リアルプログラムは少数精鋭でせざるを得なかったが、オンラインは選考もなく無料で開催。約30校には学校単位で参加してもらったこともあり、結果的には全国各地から1,700人の高校生が参加した。もちろんリアルでないと実感できないこともあるが、医療現場では予定通りにいかないこともあり、お互いストレスを感じる場面も多かったという。一方、オンラインでは効率的かつ密にコミュニケーションが取れるという利点がある。「看護師や医療機器開発の仕事を目指している高校生たちにも参加してもらえたこともこれまでにない特徴の一つで、医療体験プログラムに新たな側面が加わったと思います」と、読売新聞東京本社 教育ネットワーク事務局の山田 聡さんは話す。

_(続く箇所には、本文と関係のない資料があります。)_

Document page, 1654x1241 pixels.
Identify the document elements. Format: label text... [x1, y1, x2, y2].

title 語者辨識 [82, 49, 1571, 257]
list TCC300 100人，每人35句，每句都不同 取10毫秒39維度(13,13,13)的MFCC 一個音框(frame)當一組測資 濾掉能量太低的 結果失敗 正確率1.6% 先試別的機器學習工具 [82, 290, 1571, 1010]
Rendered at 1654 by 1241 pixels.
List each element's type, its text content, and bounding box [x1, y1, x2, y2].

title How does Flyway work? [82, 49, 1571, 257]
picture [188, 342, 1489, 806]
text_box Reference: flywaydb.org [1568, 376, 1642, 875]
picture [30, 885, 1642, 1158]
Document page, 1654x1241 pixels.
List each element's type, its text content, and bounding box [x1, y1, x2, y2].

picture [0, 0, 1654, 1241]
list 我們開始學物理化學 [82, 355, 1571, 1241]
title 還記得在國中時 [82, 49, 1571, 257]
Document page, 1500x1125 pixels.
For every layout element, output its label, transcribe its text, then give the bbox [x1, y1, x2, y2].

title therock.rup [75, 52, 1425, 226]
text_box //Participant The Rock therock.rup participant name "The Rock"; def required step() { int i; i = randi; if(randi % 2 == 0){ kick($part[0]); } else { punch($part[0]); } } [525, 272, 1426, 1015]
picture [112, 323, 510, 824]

オンラインセミナーでは質疑応答を1時間以上確保。最先端技術や安楽死などの倫理問題、患者との関わり方や医師の心構えまで、医療関係者は高校生たちの質問に一つ一つ丁寧に答えていった。「先生たちも楽しみにしているところもあって、一辺倒の答えではなく本音が出てきたり、生徒のアンケートにもインスパイアされるという感想も出ています」(山田さん)
自治医科大学と連携の地域医療体験プログラムも、570人の応募から4人に絞り、ぎりぎりまでリアル開催を検討していたが、こちらもオンラインに切り替えた。2021年3月に青森県八戸市立市民病院、島根県隠岐広域連合立隠岐島前病院と高校生をオンラインで結び、現場の様子を動画で紹介した。
初期の参加者が医学生や医師となってプログラムに参加する構想
2021年度は10月に、順天堂大学、東北大学、藤田医科大学、大阪大学、東京慈恵会医科大学、東京医科歯科大学の6大学が参加し同オンラインセミナーを計6回実施。1,800人を超える生徒が参加した。
2015年から始まった同プログラムは今年で7年目。「初期のプログラムに参加していた高校生で、医学部生や医師になっている方も出てきている。今後プログラムにそうした『卒業生』の力を借りていきたい」と山田さんは話す。「高校生にとっては、若手の医師や医学部生とのやりとりは刺激があり、交流も活発になるはずです。例えばリアル開催ができた場合は同行してもらうなどのサポートも検討しています」
オンラインセミナーのアンケートを見ると、「『医学部に入学することがゴールではない』という言葉にすごく納得した」「人を助けたいという強い思いと科学的な知識を持ち、適切な対応を取れば、恐怖に打ち勝てるという、教授の話が心に残っている」「AIを活用する医療が進化したら、医師の仕事はどうなるのか気になっていたが、教授の話を聞き、人の心に寄り添えるのは人しかいないと改めて感じた」など、高校生たちの意識に大きな影響を与えたことが伝わってくる。
極端な事例の一つであろうが、東京大学医学部を目指していた高校生による刺傷事件は世間に大きな衝撃を与えた。「医師として何をなしたいのか」。早期の段階でそのことを自らに問わせる本プログラムは、新型コロナという想定外の要素の影響とはいえ、結果的にはオンライン化によって門戸を広げることになり、より多くの高校生にその機会を与えることとなった。今後、さらにリアルとオンラインの融合で深化したプログラムとなることが期待される。